Biskup samotnie, z palmą w ręce, przemierzał warszawsko-praską katedrę. Diecezjan prosił o siłę, modlitwę i wzajemne wsparcie.
W pustej bazylice katedralnej św. Michała Archanioła i św. Floriana w Warszawie bp Romuald Kamiński sprawował Eucharystię w Niedzielę Palmową.
W homilii biskup warszawsko-praski przypomniał, że w Wielkim Tygodniu, w ciągu zaledwie kilku "dane jest nam przeżywać ogrom wielkich tajemnic, które dotyczą nas, naszej drogi, powołania, naszej relacji do Boga i do innych ludzi". Dlatego, jak podkreślił, warto dobrze przeżyć ten czas, byśmy "rozpamiętując te wielkie wydarzenia, stali się mądrzejsi".
- Ten Wielki Tydzień w tym roku możemy nazwać wielkim i z innego powodu, bo przeżywmy go w zupełnie odmiennej sytuacji od tych, które nasze pokolenia pamiętają. Widać tak potrzeba - mówił bp Romuald Kamiński. - Bardzo wiele refleksji rodzi się w tym czasie, bardzo wielu ludzi odpowiedzialnie mówi, że byliśmy jak budowniczowie wieży Babel. Doświadczaliśmy zauroczenia sprawa doczesnymi i oto w jednym momencie przyszło nam doświadczać zupełnie innej sytuacji. Przychodzi nieraz bardzo bolesna refleksja, że trzeba jednak skorygować nasze patrzenie, działanie, rozumienie tego, co jest treścią naszego życia. Trzeba spojrzeć inaczej, odnaleźć Boga i drogę do człowieka - dodał.
Biskup podkreślił, że naszym życiu powinniśmy zrozumieć rolę wyrzeczenia, cierpienia, różnych ciężarów, które dotykają człowieka, jako "przymioty, dzięki którym możemy czynić wielkie rzeczy".

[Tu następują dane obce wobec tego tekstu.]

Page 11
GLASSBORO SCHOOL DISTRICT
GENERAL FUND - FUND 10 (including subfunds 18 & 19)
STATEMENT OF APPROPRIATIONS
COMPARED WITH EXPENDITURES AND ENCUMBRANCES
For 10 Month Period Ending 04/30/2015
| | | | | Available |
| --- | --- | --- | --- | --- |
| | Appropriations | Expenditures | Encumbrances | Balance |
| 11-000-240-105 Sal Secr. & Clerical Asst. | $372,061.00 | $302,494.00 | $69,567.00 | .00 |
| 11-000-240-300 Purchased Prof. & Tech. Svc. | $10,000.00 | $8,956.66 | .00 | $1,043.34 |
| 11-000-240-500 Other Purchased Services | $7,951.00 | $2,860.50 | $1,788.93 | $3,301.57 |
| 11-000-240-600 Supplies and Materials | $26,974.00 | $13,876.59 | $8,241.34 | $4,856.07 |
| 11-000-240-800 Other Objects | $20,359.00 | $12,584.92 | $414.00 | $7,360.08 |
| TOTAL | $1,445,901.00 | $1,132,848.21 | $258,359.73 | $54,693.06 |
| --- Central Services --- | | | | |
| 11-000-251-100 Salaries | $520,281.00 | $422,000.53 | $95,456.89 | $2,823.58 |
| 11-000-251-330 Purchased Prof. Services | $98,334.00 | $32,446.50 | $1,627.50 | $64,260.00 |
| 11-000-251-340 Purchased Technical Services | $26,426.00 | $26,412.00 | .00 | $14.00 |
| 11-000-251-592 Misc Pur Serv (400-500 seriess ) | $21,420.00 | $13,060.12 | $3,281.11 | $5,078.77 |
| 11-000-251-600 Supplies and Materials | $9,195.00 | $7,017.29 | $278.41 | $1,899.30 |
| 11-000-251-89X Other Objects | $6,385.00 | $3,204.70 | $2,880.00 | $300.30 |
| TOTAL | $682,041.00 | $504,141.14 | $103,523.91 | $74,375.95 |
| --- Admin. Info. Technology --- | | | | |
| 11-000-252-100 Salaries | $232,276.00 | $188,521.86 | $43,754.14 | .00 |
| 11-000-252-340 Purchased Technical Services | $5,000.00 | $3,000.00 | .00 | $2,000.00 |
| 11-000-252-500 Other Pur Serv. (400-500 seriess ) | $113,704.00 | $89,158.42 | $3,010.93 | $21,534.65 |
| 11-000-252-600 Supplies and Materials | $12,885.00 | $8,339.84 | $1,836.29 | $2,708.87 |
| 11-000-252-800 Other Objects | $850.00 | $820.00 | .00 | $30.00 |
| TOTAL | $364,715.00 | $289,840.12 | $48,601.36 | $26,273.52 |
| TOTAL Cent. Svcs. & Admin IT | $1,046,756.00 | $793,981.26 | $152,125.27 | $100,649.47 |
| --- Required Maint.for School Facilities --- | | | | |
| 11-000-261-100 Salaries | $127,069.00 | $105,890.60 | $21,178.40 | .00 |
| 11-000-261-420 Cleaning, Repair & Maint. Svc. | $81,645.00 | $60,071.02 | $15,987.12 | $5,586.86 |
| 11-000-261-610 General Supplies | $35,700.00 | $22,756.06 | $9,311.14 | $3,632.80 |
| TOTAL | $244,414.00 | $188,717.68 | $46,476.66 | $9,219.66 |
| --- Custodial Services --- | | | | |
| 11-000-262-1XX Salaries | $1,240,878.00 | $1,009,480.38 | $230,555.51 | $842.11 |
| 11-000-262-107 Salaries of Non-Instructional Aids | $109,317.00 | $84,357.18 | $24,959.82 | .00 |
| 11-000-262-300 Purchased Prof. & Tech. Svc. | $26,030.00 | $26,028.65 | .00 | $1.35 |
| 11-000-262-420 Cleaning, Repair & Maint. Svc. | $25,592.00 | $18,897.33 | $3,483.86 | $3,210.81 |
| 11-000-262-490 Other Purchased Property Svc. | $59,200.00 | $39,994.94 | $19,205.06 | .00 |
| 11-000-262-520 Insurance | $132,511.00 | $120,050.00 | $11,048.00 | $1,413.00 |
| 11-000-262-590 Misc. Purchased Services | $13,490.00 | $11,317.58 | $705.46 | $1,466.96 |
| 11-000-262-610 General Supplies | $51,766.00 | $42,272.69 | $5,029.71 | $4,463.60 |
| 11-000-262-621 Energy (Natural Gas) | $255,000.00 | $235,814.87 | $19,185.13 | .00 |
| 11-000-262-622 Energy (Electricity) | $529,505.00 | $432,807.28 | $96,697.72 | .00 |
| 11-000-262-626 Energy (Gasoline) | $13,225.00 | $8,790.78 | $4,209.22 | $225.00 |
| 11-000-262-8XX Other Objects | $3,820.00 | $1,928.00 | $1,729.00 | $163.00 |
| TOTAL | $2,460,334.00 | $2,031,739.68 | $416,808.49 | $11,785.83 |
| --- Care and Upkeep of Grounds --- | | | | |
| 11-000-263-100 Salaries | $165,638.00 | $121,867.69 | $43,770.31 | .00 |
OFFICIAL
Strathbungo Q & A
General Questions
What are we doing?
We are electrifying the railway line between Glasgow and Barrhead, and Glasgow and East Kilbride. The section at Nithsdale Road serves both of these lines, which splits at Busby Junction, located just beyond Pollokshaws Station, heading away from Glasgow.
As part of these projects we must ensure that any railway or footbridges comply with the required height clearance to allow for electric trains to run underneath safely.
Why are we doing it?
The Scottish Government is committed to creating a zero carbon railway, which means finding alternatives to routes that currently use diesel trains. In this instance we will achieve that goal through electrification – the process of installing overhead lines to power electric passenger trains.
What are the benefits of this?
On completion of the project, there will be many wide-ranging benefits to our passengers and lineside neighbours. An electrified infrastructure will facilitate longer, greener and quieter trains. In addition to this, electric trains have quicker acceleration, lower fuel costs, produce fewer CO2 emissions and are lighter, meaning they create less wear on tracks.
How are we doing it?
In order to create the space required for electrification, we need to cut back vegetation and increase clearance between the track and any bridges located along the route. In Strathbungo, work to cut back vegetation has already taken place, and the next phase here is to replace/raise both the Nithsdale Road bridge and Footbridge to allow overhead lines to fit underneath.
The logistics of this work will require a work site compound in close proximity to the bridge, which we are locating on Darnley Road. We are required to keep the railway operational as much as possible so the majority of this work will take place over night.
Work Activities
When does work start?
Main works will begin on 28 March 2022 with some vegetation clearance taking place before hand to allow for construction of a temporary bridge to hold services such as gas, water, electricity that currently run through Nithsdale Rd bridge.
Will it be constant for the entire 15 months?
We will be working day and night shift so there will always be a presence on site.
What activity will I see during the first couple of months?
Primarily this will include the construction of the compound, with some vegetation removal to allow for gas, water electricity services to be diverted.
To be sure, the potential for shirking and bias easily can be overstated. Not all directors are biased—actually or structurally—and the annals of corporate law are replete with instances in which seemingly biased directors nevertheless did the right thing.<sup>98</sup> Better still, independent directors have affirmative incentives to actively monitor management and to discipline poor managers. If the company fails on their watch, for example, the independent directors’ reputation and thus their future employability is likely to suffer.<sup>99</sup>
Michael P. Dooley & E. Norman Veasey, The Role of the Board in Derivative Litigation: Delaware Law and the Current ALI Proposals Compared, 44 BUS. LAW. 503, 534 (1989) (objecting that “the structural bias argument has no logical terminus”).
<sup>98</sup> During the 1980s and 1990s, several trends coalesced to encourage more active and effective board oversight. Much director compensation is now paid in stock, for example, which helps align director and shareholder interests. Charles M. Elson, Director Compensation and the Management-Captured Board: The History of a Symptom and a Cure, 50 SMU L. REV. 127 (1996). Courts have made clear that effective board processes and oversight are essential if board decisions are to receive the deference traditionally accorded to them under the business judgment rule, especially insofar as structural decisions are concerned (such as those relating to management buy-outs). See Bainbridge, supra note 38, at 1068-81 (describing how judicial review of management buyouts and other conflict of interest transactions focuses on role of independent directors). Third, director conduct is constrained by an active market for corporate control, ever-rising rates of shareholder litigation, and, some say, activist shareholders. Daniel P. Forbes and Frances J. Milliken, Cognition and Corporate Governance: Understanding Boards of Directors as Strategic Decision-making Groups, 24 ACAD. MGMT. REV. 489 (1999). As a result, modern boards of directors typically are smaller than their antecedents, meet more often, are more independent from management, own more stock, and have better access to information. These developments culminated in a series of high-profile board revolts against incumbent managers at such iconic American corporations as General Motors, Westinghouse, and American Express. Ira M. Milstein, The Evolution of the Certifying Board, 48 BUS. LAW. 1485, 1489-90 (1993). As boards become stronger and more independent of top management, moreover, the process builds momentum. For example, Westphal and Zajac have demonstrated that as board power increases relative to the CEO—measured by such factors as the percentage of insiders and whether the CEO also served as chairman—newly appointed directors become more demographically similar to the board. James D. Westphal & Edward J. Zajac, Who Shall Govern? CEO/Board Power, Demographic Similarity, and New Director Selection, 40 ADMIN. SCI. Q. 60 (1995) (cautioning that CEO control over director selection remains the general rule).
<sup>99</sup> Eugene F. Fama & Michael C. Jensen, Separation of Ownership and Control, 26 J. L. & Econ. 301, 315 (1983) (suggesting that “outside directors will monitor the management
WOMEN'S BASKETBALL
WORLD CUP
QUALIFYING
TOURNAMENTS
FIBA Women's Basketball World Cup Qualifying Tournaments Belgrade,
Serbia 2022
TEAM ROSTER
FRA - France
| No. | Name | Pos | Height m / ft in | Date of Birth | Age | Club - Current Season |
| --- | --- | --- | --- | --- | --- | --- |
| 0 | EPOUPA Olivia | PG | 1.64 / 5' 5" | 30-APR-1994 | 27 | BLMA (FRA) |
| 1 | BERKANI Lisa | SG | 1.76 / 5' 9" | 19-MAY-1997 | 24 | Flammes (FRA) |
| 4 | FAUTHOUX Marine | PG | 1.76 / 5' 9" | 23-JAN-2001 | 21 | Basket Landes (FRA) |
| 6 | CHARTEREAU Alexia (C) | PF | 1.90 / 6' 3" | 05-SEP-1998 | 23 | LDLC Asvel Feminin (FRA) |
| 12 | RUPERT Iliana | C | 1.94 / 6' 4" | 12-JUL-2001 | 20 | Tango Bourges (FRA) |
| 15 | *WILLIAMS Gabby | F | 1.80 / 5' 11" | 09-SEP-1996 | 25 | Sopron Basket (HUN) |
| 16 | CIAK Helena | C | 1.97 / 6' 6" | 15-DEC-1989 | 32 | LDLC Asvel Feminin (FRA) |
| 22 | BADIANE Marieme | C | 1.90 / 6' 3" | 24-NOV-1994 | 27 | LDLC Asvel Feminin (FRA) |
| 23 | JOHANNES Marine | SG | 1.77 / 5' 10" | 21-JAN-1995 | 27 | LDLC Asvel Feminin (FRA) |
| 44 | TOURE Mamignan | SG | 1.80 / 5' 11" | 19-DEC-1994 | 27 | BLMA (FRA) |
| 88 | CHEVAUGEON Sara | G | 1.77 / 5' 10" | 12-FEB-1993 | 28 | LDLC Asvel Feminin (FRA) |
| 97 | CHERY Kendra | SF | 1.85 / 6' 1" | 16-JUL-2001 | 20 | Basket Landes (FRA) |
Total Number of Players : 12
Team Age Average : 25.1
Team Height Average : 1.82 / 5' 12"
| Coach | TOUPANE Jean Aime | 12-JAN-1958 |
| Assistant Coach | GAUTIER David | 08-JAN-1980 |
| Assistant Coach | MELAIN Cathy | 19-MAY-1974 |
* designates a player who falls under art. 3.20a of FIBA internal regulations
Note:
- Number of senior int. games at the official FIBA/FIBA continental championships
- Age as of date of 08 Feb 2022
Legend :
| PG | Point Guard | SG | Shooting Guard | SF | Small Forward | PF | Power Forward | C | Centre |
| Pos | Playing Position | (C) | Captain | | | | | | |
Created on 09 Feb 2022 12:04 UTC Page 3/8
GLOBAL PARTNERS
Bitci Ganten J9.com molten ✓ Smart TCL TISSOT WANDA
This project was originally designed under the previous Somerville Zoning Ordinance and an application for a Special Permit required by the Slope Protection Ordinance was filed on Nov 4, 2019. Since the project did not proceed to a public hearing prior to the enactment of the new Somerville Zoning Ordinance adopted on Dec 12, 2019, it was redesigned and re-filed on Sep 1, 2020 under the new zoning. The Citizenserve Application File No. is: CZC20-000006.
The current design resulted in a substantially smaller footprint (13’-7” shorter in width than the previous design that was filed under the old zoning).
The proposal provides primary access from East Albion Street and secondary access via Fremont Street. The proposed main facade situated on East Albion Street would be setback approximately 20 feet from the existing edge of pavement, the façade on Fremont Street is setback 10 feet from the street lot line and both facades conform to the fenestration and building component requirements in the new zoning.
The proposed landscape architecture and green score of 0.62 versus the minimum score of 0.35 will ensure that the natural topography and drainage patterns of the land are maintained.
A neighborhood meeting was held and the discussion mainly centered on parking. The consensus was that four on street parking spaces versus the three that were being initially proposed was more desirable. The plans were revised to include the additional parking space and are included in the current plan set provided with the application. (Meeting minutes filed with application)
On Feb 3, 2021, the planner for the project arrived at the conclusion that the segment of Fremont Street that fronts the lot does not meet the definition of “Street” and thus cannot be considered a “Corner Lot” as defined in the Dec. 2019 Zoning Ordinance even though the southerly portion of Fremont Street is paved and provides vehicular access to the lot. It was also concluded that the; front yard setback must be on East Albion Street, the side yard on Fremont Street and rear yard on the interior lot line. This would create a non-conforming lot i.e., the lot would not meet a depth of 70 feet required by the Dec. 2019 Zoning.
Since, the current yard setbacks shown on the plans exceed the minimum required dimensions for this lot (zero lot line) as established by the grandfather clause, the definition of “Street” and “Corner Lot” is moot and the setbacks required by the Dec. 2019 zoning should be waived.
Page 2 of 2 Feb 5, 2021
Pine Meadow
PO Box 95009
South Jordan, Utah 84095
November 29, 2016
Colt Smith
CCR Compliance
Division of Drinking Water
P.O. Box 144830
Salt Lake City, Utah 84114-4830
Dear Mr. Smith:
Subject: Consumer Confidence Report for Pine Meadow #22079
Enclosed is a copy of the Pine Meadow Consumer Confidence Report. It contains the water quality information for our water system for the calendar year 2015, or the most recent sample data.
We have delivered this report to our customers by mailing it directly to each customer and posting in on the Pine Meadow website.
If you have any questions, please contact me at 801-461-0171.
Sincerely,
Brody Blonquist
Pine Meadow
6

Przywołał pouczenie św. Pawła w Liście do Filipian, by pielęgnować w sobie pokorę i posłuszeństwo. - Te dwa przymioty w świecie bogatym, zamożnym, pozornie samowystarczalnym są zupełnie niezrozumiałe. Ale wystarczyło tylko kilkadziesiąt dni, żebyśmy znów na poważnie zaczęli rozważać, co to znaczy być posłusznym i pokornym wobec majestatu Boga - zauważył duchowny.
Mówiąc o obchodach Niedzieli Palmowej jako pamiątce wjazdu Jezusa do Jerozolimy, bp Romuald Kamiński wskazał na szczęśliwy lud, wołający: "Hosanna". - Doszło do głosu to, co w sercu człowieka jest najszlachetniejsze. W następnych dniach, w czasie Triduum, usłyszymy zgoła inne słowa ludu: "Precz!", "Ukrzyżuj!". Te wołania nie dochodzą z głębi szlachetnych serc. Tam odezwała się manipulacja złego. Miejmy w pamięci, że tak może się dziać i w naszym życiu. Bądźmy ostrożni i czujni - ostrzegał biskup.
W Niedzielę Palmową biskup warszawsko-praski pozdrowił młodych, którzy co roku w tym czasie obchodzili Światowy Dzień Młodzieży i gromadzili się na wspólnej liturgii i spotkaniu w katedrze. Pozdrowił też diecezjan i wszystkich tych, którzy łączą się w modlitwie za pomocą mediów elektronicznych.
- Bądźcie, kochani, mocni. Pozostawajcie na modlitwie. Jeden drugiego wspomagajcie. Módlcie się o zwycięstwo dobra, o zwycięstwo nad chorobą, o zwycięstwo w naszych sercach - prosił bp Romuald Kamiński.